Auszuführende Schritte ->
(1) Überarbeite den Text zur Hauptuntersuchung von „Hauptuntersuchung für Sensoren: Im“ bis einschließlich „Entwicklung weiter voranschreiten.“: Ersetze darin „Abgasuntersuchung“ durch „Emissionsprüfung“ und gib den Abschnitt vollständig wieder.
(2) Gib alle Zeilen zurück, in denen die Zeichenfolge „imperio“ vorkommt.

Hauptuntersuchung für Sensoren: Im Dienst für den Assistenten
Author: Michael Vogel
Immer mehr Fahrerassistenzsysteme halten Einzug ins Auto. Doch wer stellt sicher, dass sie auch nach zehntausenden Kilometern noch zuverlässig arbeiten?
Die Hauptuntersuchung ist bei jedem Fahrzeug ein fester Bestandteil des Lebenszyklus, wobei sich die lokalen Bestimmungen in den Ländern der Welt deutlich unterscheiden. Oft steht die Fahrzeugsicherheit im Vordergrund, doch in vielen Staaten ist inzwischen auch die Abgasuntersuchung fester Bestandteil der Prüfung. So wie sich die Fahrzeugtechnik über die Jahrzehnte weiterentwickelt hat, muss sich auch die Hauptuntersuchung den neuen technischen Gegebenheiten anpassen. Durch die steigende Zahl an Fahrzeugen mit Fahrerassistenzsystemen wird diese Entwicklung weiter voranschreiten.

Gespeicherte Daten ->
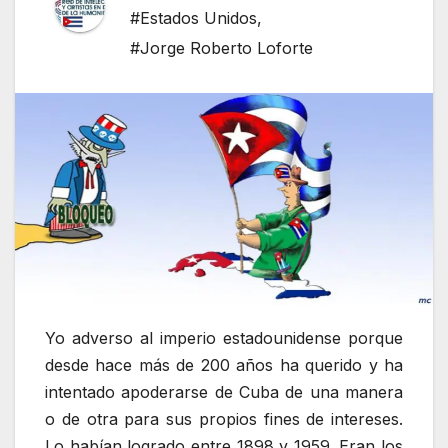
#Estados Unidos
,
#Jorge Roberto Loforte
Yo adverso al imperio estadounidense porque
desde hace más de 200 años ha querido y ha
intentado apoderarse de Cuba de una manera
o de otra para sus propios fines de intereses.
Lo habían logrado entre 1898 y 1959. Eran los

Gelöste Aufgaben ->
(1)
Hauptuntersuchung für Sensoren: Im Dienst für den Assistenten
Author: Michael Vogel
Immer mehr Fahrerassistenzsysteme halten Einzug ins Auto. Doch wer stellt sicher, dass sie auch nach zehntausenden Kilometern noch zuverlässig arbeiten?
Die Hauptuntersuchung ist bei jedem Fahrzeug ein fester Bestandteil des Lebenszyklus, wobei sich die lokalen Bestimmungen in den Ländern der Welt deutlich unterscheiden. Oft steht die Fahrzeugsicherheit im Vordergrund, doch in vielen Staaten ist inzwischen auch die Emissionsprüfung fester Bestandteil der Prüfung. So wie sich die Fahrzeugtechnik über die Jahrzehnte weiterentwickelt hat, muss sich auch die Hauptuntersuchung den neuen technischen Gegebenheiten anpassen. Durch die steigende Zahl an Fahrzeugen mit Fahrerassistenzsystemen wird diese Entwicklung weiter voranschreiten.

(2)
Yo adverso al imperio estadounidense porque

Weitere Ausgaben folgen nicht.